UN drug access panel targets patent rights
UN drug access panel targets patent rights

At a time when a third of the developing world lacks access to medicine considered “essential” by the World Health Organization (WHO), the UN should be taking any actions but those that might further limit access to those drugs. A recent decision by a UN panel will further inhibit effort to expand access to needed drugs, and could endanger millions of lives. Based on the mistaken notion that the patent rights of pharmaceutical companies are at odds with access to medicines, the UN High-Level Panel on Access to Medicines has falsely concluded that eliminating patent rights is needed to further worldwide access to medicines.

The drug panel was created “to review and assess proposals and recommend solutions for remedying the policy incoherence between the justifiable rights of inventors, international human rights law, trade rules and public health in the context of health technologies.”

While the panel scapegoats patent rights for the shortcomings in access to essential medicines in many areas of the world, most of those drugs are not protected by patents, they are available in generic versions. Despite that, millions of patients around the world still lack access to these medications.

The United States has contributed more than $110 million to the efforts of WHO to expand access to essential medicines and eradicating diseases around the world.
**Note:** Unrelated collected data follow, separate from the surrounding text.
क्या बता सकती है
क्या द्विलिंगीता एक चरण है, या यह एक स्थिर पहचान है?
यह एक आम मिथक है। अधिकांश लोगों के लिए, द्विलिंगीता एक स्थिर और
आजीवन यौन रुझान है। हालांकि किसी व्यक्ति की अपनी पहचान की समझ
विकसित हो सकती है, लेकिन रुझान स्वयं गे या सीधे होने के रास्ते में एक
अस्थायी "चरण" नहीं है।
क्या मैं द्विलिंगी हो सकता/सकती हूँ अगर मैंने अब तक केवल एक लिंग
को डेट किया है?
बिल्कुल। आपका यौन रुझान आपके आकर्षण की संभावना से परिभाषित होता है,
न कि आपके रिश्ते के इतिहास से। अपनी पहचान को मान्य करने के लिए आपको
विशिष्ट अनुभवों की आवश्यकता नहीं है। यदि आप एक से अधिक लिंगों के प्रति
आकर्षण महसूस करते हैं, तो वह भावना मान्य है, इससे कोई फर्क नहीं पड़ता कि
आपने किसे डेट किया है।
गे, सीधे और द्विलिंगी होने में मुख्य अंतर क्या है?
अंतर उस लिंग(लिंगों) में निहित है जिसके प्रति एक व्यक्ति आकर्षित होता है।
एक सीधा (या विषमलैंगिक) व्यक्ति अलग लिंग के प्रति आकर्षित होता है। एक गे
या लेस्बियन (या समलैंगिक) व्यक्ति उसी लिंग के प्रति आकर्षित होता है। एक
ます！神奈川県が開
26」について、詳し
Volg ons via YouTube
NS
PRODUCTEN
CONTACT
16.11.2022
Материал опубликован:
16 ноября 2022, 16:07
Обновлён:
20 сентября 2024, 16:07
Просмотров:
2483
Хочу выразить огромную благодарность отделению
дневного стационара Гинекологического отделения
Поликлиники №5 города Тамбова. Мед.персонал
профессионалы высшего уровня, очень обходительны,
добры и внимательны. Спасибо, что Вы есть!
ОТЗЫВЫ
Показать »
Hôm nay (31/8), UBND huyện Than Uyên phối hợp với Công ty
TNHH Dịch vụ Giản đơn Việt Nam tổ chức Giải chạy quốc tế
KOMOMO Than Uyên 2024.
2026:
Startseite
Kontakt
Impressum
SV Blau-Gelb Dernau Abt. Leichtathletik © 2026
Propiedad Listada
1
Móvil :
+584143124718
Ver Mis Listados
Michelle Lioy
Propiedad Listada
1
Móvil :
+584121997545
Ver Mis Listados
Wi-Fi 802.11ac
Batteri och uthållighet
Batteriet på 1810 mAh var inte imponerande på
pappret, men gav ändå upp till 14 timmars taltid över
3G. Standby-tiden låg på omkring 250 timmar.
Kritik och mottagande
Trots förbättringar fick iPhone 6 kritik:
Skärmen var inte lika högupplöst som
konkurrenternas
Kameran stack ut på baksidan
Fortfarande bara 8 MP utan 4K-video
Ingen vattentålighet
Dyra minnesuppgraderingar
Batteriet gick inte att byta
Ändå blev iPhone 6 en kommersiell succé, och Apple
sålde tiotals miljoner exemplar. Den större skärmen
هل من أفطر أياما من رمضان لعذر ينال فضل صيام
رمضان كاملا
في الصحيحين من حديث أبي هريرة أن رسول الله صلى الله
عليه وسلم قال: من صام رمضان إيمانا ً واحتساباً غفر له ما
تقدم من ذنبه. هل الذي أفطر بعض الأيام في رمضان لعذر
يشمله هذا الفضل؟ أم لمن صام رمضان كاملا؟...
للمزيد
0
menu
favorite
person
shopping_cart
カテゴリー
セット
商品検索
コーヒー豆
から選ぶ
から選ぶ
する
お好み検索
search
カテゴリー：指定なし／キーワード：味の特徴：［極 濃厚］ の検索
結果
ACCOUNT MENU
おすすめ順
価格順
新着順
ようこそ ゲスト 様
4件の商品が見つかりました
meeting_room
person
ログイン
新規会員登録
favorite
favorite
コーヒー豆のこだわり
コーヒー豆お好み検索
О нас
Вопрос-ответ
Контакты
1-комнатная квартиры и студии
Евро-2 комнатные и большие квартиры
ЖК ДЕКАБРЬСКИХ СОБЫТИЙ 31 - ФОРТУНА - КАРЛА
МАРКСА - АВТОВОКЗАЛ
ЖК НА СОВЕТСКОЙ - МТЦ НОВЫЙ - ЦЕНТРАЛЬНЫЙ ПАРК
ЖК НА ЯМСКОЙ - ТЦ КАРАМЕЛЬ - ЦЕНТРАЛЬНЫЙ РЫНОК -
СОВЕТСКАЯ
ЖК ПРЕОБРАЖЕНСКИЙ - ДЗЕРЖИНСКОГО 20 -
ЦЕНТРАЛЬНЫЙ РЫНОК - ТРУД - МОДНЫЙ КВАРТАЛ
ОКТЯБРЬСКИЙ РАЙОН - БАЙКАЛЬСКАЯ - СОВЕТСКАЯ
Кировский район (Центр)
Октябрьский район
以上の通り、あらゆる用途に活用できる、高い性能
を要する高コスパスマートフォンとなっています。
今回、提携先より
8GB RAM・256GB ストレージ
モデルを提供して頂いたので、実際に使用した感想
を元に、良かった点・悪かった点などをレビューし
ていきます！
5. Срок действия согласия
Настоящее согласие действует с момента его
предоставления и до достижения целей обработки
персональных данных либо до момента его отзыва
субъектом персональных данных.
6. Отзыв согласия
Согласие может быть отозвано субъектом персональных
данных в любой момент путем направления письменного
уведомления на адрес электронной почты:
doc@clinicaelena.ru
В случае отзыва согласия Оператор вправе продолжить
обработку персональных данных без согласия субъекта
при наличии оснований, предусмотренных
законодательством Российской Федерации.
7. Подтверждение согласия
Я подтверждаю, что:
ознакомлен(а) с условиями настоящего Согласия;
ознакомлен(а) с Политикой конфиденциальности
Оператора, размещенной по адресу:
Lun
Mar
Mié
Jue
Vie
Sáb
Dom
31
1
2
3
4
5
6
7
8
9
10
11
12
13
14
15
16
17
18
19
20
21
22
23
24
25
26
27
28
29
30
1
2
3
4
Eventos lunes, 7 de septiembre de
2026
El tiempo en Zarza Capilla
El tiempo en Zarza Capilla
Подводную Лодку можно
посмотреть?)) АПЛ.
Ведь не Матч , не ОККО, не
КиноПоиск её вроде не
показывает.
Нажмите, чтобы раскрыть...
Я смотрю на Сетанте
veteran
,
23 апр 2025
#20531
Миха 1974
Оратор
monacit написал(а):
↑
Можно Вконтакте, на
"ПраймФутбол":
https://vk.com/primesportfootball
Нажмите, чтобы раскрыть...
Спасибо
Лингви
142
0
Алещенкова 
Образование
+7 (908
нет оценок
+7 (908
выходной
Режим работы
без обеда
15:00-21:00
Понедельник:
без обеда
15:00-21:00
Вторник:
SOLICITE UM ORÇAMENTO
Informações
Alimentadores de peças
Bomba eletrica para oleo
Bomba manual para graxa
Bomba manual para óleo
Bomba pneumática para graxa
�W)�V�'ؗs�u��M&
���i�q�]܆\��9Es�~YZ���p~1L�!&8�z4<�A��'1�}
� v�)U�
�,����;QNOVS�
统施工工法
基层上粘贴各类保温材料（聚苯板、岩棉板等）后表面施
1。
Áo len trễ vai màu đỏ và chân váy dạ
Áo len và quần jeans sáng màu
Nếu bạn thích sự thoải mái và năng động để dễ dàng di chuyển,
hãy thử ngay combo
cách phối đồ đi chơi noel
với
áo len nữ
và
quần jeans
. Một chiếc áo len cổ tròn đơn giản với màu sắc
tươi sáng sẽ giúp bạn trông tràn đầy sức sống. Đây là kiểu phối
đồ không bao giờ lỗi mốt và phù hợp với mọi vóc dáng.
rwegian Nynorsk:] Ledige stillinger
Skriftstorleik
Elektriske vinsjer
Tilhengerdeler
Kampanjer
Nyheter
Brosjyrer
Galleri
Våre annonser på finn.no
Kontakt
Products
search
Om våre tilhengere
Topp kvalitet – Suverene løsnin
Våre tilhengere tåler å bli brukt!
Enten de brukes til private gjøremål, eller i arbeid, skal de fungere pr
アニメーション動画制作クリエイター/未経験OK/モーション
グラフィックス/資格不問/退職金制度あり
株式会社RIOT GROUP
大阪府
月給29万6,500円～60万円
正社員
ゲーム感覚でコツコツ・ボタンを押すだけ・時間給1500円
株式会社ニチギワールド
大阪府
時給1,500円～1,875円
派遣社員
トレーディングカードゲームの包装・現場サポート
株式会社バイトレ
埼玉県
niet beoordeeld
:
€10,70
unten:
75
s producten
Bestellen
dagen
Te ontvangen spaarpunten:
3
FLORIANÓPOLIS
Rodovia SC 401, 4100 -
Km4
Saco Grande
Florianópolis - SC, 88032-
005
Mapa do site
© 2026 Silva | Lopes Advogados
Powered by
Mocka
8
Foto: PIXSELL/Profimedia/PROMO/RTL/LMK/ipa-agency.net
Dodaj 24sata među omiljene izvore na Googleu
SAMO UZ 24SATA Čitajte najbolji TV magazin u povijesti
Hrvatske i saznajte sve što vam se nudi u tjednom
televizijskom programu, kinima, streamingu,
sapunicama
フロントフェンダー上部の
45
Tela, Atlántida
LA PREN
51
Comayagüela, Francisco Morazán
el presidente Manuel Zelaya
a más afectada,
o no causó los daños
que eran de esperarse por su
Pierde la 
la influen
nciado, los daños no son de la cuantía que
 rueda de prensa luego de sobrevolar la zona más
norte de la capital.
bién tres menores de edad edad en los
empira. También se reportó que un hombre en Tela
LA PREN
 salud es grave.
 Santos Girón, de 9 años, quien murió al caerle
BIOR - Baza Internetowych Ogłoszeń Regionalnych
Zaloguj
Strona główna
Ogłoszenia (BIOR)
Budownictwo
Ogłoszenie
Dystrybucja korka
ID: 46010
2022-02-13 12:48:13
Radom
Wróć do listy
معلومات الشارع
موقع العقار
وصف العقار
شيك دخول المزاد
Additionally, American pharmaceutical companies also spent almost $60 billion on research on more than 5000 medicines including those for HIV/AIDS, cancer, diabetes and other diseases. The UN should work together with the United States and the pharmaceutical companies to solve these problems rather than creating division between the various stakeholders from whom solutions to these problems can come from.

Blaming patent rights not only fails to offer a solution to the problems of access to essential medications, it is very much an impediment to that goal. It is through the protection of these intellectual property rights of drug inventors, one of the key advances that has helped civilization move forward, that the very drugs that have cured and treated so many diseases, have been developed, tested, and brought to market. This financially risky process costs considerable sums of money, and in the end, benefits us all when diseases are eradicated and illnesses are cured due to the innovation of drug inventors. If it weren’t for patents for new drugs, there would be no incentive to create those drugs. Eliminating patent rights is a solution to a non-existent problem, and one that would only further hinder efforts to expand access to drugs.

The UN drug panel should look elsewhere to find the real problems, and their answers, in expanding access to essential medications. In many areas of the planet there are problems with distribution and storage of medicines that prevent them reaching the patients who need them. The UN can look at shortages in medical expertise, problems with physical delivery systems in remote areas and limits in government health infrastructures that are challenges to access to essential medicines in many areas of the world. It will be by looking at those issues, not pitting patent rights against patent access, that the UN drug panel can work together to find reasonable and workable solutions to the challenges faced.

Given that the charge to the drug panel, by the UN, included the notion that patent rights are somehow in conflict with efforts to make essential drugs more accessible shows that the UN is not serious about expanding access to necessary drugs around the world. Given that many diseases easily treated or cured in Western nations that still plague the less developed parts of the world illustrates expansion of access, not targeting intellectual property rights, is what’s needed. If the UN drug access panel would realize this, it would go so much further in saving millions of lives around the world threatened by diseases and illnesses that are can remedied with available medications.